SUPPLIED DATA:
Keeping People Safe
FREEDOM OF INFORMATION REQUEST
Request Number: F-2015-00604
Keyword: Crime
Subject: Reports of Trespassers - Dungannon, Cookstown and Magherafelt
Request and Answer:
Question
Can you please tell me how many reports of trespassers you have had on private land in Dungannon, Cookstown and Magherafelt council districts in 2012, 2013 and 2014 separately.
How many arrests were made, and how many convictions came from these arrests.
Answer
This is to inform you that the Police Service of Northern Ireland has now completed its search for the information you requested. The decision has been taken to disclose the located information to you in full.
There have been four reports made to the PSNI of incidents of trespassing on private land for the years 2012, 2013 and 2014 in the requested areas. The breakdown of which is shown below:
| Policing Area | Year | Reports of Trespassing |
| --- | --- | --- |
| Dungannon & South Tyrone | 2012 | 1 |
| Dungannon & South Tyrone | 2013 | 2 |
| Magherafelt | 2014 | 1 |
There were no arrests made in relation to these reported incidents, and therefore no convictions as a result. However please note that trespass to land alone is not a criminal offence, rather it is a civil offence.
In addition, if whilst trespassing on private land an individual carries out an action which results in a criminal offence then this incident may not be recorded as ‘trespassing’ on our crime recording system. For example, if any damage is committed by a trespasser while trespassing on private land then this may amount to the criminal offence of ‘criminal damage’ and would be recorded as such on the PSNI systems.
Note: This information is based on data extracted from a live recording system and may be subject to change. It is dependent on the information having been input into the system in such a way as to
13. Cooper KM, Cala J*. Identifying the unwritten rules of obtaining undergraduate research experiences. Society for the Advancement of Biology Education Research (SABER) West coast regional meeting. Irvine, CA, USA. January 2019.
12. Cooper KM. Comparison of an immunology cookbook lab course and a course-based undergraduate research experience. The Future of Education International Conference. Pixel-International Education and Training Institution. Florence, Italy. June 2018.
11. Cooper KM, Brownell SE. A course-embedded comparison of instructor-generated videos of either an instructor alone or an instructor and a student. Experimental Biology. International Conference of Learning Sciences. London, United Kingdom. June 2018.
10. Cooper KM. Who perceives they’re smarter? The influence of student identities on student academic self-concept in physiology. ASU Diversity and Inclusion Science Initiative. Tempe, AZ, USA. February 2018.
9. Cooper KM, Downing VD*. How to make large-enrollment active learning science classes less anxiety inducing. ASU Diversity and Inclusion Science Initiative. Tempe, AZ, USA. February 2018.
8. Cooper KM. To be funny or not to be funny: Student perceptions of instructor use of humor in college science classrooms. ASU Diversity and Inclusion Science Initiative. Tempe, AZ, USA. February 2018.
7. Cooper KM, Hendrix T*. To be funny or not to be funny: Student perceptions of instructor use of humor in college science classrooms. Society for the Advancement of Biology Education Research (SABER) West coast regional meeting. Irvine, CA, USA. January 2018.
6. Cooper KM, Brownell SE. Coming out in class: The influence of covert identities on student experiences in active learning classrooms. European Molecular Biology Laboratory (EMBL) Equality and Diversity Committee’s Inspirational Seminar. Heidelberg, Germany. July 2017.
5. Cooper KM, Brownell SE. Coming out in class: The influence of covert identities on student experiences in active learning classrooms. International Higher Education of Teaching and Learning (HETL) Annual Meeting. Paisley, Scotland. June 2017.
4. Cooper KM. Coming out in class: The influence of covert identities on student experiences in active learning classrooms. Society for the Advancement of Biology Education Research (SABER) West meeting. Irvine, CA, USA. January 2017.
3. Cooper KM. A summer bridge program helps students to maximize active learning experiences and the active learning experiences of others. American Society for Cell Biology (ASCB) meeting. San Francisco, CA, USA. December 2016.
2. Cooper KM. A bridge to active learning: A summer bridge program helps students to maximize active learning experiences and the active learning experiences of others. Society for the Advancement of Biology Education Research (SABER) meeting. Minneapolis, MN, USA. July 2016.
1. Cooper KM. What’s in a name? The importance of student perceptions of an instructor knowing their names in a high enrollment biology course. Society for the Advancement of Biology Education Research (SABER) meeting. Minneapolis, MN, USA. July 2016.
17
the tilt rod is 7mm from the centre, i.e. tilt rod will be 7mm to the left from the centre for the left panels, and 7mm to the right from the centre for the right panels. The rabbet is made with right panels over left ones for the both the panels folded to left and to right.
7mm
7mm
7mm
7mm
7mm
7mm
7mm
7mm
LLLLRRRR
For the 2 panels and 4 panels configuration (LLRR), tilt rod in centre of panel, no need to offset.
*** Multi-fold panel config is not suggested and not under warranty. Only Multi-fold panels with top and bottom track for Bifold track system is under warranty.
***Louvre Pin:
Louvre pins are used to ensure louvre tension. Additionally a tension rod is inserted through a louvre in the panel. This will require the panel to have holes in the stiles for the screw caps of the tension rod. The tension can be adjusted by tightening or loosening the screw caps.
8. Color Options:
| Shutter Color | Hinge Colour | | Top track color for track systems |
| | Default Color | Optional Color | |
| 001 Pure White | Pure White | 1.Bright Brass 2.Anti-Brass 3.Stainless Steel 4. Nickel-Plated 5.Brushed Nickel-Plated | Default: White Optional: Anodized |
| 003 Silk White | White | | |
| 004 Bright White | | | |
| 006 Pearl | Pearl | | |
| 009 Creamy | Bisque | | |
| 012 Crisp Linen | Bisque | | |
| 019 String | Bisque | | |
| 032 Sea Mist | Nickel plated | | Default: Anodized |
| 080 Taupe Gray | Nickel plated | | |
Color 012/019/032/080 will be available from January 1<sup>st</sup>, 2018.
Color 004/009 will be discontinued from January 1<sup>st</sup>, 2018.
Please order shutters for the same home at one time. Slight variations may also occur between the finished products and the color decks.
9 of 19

ACTIVITY: Would you print all of the records exactly as they were given?

EXERCISE ANSWER:
Keeping People Safe
FREEDOM OF INFORMATION REQUEST
Request Number: F-2015-00604
Keyword: Crime
Subject: Reports of Trespassers - Dungannon, Cookstown and Magherafelt
Request and Answer:
Question
Can you please tell me how many reports of trespassers you have had on private land in Dungannon, Cookstown and Magherafelt council districts in 2012, 2013 and 2014 separately.
How many arrests were made, and how many convictions came from these arrests.
Answer
This is to inform you that the Police Service of Northern Ireland has now completed its search for the information you requested. The decision has been taken to disclose the located information to you in full.
There have been four reports made to the PSNI of incidents of trespassing on private land for the years 2012, 2013 and 2014 in the requested areas. The breakdown of which is shown below:
| Policing Area | Year | Reports of Trespassing |
| --- | --- | --- |
| Dungannon & South Tyrone | 2012 | 1 |
| Dungannon & South Tyrone | 2013 | 2 |
| Magherafelt | 2014 | 1 |
There were no arrests made in relation to these reported incidents, and therefore no convictions as a result. However please note that trespass to land alone is not a criminal offence, rather it is a civil offence.
In addition, if whilst trespassing on private land an individual carries out an action which results in a criminal offence then this incident may not be recorded as ‘trespassing’ on our crime recording system. For example, if any damage is committed by a trespasser while trespassing on private land then this may amount to the criminal offence of ‘criminal damage’ and would be recorded as such on the PSNI systems.
Note: This information is based on data extracted from a live recording system and may be subject to change. It is dependent on the information having been input into the system in such a way as to
13. Cooper KM, Cala J*. Identifying the unwritten rules of obtaining undergraduate research experiences. Society for the Advancement of Biology Education Research (SABER) West coast regional meeting. Irvine, CA, USA. January 2019.
12. Cooper KM. Comparison of an immunology cookbook lab course and a course-based undergraduate research experience. The Future of Education International Conference. Pixel-International Education and Training Institution. Florence, Italy. June 2018.
11. Cooper KM, Brownell SE. A course-embedded comparison of instructor-generated videos of either an instructor alone or an instructor and a student. Experimental Biology. International Conference of Learning Sciences. London, United Kingdom. June 2018.
10. Cooper KM. Who perceives they’re smarter? The influence of student identities on student academic self-concept in physiology. ASU Diversity and Inclusion Science Initiative. Tempe, AZ, USA. February 2018.
9. Cooper KM, Downing VD*. How to make large-enrollment active learning science classes less anxiety inducing. ASU Diversity and Inclusion Science Initiative. Tempe, AZ, USA. February 2018.
8. Cooper KM. To be funny or not to be funny: Student perceptions of instructor use of humor in college science classrooms. ASU Diversity and Inclusion Science Initiative. Tempe, AZ, USA. February 2018.
7. Cooper KM, Hendrix T*. To be funny or not to be funny: Student perceptions of instructor use of humor in college science classrooms. Society for the Advancement of Biology Education Research (SABER) West coast regional meeting. Irvine, CA, USA. January 2018.
6. Cooper KM, Brownell SE. Coming out in class: The influence of covert identities on student experiences in active learning classrooms. European Molecular Biology Laboratory (EMBL) Equality and Diversity Committee’s Inspirational Seminar. Heidelberg, Germany. July 2017.
5. Cooper KM, Brownell SE. Coming out in class: The influence of covert identities on student experiences in active learning classrooms. International Higher Education of Teaching and Learning (HETL) Annual Meeting. Paisley, Scotland. June 2017.
4. Cooper KM. Coming out in class: The influence of covert identities on student experiences in active learning classrooms. Society for the Advancement of Biology Education Research (SABER) West meeting. Irvine, CA, USA. January 2017.
3. Cooper KM. A summer bridge program helps students to maximize active learning experiences and the active learning experiences of others. American Society for Cell Biology (ASCB) meeting. San Francisco, CA, USA. December 2016.
2. Cooper KM. A bridge to active learning: A summer bridge program helps students to maximize active learning experiences and the active learning experiences of others. Society for the Advancement of Biology Education Research (SABER) meeting. Minneapolis, MN, USA. July 2016.
1. Cooper KM. What’s in a name? The importance of student perceptions of an instructor knowing their names in a high enrollment biology course. Society for the Advancement of Biology Education Research (SABER) meeting. Minneapolis, MN, USA. July 2016.
17
the tilt rod is 7mm from the centre, i.e. tilt rod will be 7mm to the left from the centre for the left panels, and 7mm to the right from the centre for the right panels. The rabbet is made with right panels over left ones for the both the panels folded to left and to right.
7mm
7mm
7mm
7mm
7mm
7mm
7mm
7mm
LLLLRRRR
For the 2 panels and 4 panels configuration (LLRR), tilt rod in centre of panel, no need to offset.
*** Multi-fold panel config is not suggested and not under warranty. Only Multi-fold panels with top and bottom track for Bifold track system is under warranty.
***Louvre Pin:
Louvre pins are used to ensure louvre tension. Additionally a tension rod is inserted through a louvre in the panel. This will require the panel to have holes in the stiles for the screw caps of the tension rod. The tension can be adjusted by tightening or loosening the screw caps.
8. Color Options:
| Shutter Color | Hinge Colour | | Top track color for track systems |
| | Default Color | Optional Color | |
| 001 Pure White | Pure White | 1.Bright Brass 2.Anti-Brass 3.Stainless Steel 4. Nickel-Plated 5.Brushed Nickel-Plated | Default: White Optional: Anodized |
| 003 Silk White | White | | |
| 004 Bright White | | | |
| 006 Pearl | Pearl | | |
| 009 Creamy | Bisque | | |
| 012 Crisp Linen | Bisque | | |
| 019 String | Bisque | | |
| 032 Sea Mist | Nickel plated | | Default: Anodized |
| 080 Taupe Gray | Nickel plated | | |
Color 012/019/032/080 will be available from January 1<sup>st</sup>, 2018.
Color 004/009 will be discontinued from January 1<sup>st</sup>, 2018.
Please order shutters for the same home at one time. Slight variations may also occur between the finished products and the color decks.
9 of 19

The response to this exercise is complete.